Swinging along the lane, throwing stones at sparrows and adventurous woodchucks, he came at last to the back pasture covered with hazel bushes, sumac and thorn-apple trees. He made his way along the cowpaths calling the ponies, looking behind the clumping elderberry bushes until at last he came upon them.
The little Admiral ran up whinnying to nuzzle for the sugar lumps Peter usually carried, and there beyond stood the patient mare guarding her new-born colt, the wickedest-looking little fellow who ever tried to scamper on unsteady legs.
He had been licked as clean as down and his small black hooves were as bright as jewels in the wet grass.
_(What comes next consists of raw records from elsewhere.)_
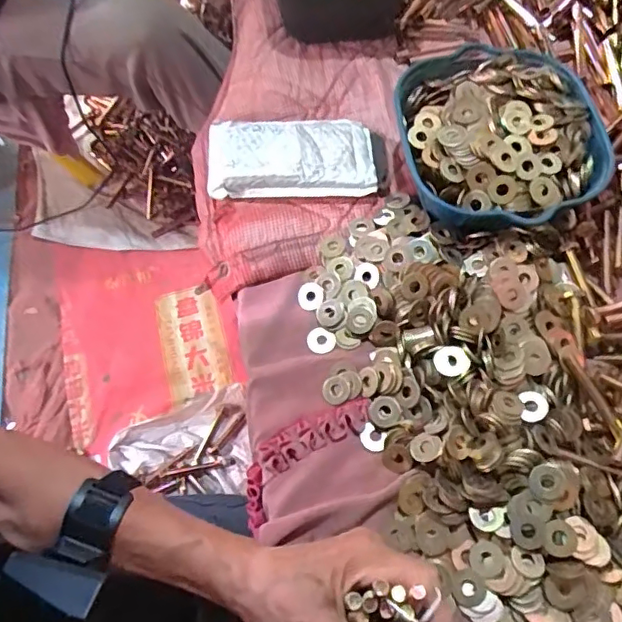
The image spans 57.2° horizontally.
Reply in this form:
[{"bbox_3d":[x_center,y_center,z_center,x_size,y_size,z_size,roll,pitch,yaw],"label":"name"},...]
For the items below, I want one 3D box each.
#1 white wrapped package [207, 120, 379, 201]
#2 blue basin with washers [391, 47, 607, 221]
[{"bbox_3d":[-0.020,-0.158,0.577,0.164,0.026,0.092,-3,65,-1],"label":"white wrapped package"},{"bbox_3d":[0.180,-0.164,0.543,0.183,0.057,0.193,-9,65,-4],"label":"blue basin with washers"}]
The mare regarded him with troubled eyes and every now and again ran her wide nostrils over his flanks tenderly. So this was why the mare hadn't come down to the barnyard that morning! Peter slipped his arms under the warm pony colt to carry him home. The mare patiently followed.
CHAPTER II
1
Stud Brailsford stopped his team of sorrel mares beside the old mill and blacksmith shop, led Jinny in through the wide doorway and tied her to a wrought-iron ring worn with sixty-five years of friction. He lit the charcoal in the forge, pumped the ancient foot-bellows, and buried a shining shoe in the bright coals.
"This ain't going to hurt you a bit," he told the nervous mare. "Your ma, and your ma's ma, and a long ways back of that got nice new shoes in this same smithy."
He whistled happily as he rolled up his sleeves, showing huge brown arms with bulging biceps, tied on a leather apron, and lifting the heavy hammer gave the anvil a couple of preparatory whangs, bell-like strokes which rang out across the valley of the stream all the way to Cottonwood Hill and back again.